The Shark River Beach and Yacht Club beach, located on South Riverside Drive in Shark River Hills, across the river from Belmar, was ranked as the second most polluted beach in the state. A total of 20 percent of 20 water samples taken in 2012 tested high for bacteria; any rainfall in excess of 1 inch causes the beach to be closed. This small beach is along the Shark River, across from Belmar.
Additionally, Memorial Park Beach in Neptune City has been closed for over 25 years due to high bacteria counts and the L Street Beach in Belmar is closed when it rains more than .1 of an inch, due to high bacteria counts. Both of these beaches border the Shark River. That makes three beaches in different spots along Shark River with readings above accepted levels. That should raise some questions!!
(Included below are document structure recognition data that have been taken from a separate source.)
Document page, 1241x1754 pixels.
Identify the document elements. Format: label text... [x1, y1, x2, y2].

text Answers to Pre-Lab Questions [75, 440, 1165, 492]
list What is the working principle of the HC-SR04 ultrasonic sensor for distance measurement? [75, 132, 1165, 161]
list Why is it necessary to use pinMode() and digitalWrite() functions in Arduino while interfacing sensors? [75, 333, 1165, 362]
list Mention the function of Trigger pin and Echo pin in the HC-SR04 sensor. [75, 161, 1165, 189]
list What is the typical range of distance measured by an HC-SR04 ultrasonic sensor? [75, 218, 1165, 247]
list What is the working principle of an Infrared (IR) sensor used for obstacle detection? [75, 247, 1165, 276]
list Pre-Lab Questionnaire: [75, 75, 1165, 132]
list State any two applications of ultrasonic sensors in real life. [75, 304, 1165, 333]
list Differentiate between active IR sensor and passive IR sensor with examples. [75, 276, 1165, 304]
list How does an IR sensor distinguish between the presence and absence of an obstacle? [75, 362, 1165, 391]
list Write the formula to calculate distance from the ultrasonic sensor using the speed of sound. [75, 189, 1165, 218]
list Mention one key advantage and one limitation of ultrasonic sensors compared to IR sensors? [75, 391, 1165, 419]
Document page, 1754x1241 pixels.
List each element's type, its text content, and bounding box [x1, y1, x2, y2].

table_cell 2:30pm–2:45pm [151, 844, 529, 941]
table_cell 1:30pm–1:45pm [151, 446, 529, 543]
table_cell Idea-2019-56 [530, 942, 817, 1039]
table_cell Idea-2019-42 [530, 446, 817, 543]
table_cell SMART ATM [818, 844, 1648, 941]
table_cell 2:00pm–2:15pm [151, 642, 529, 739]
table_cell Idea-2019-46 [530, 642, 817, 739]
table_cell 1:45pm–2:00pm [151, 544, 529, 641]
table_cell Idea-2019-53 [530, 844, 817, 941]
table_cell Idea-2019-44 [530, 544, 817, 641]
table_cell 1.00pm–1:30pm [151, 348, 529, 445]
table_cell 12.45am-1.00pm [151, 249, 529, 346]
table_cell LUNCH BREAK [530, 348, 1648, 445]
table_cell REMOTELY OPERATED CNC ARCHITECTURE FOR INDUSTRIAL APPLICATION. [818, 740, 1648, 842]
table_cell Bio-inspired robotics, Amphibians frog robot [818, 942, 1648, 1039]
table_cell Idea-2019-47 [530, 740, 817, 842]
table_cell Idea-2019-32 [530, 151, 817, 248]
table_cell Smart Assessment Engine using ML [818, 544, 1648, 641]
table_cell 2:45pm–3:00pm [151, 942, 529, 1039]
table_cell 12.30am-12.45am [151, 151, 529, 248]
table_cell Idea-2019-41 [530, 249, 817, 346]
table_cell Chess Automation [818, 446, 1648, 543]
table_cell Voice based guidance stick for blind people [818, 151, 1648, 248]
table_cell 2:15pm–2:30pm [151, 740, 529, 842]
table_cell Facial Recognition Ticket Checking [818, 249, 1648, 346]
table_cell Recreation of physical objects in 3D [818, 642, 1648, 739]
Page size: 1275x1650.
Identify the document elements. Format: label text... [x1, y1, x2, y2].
The primary pollutants in the Shark River are E. coli bacteria, sediment particles, and fertilizer. In the case of swimmers, the DEP estimates on the current bacterial exceedance for human health standards is that a minimum of 37 out of 1000 people exposed to these waters will get an eye, ear, throat, nose or other infections caused by staph and strep pathogens as well as a chance of hepatitis and viral diseases. Also, due to excessive pollutants, the water is condemned for harvesting shellfish from the Shark River inlet unless a special permit from the State Department of Environmental Protection is granted for purification of the shellfish.
Would you want to swim,fish, or crab in it?
Among the potential health effects of swimming in polluted water are stomach flu, skin rashes, pinkeye, respiratory infections, meningitis and hepatitis. Stormwater runoff and sewage overflows are most often the cause of bacterial contamination of water. This can be the result of overdevelopment and too much impervious surface, as well as faulty outfall pipes.
Neptune City is working on a plan to remediate the area near Memorial Park beach, where a large outfall pipe is located. With a newly constructed boardwalk, and sand replenishment along the beachfront area, it would be wonderful to restore this beach to be open for swimmers again. Despite the obvious health concerns, visitors who are not aware of the potential pollutants in the water regularly enter the waters at Memorial Park, exposing themselves to the above health hazards.
Since water monitoring no longer takes place at SRBYC, we cannot say with any certainty what level of e. coli exists at any given time. However with increased sedimentation since Sandy, and no dredging occurring as of now to remediate some of the pollutants, those who frequent the river should exercise caution, especially when submerging below the ears, nose, and throat.
The Navesink River is experiencing an exceedance of e.coli in its waterway. Boat owners and homeowners there have banded together to call for an action plan after a report by Clean Ocean Action raised awareness. We need to keep the ‘poop” out of our river too!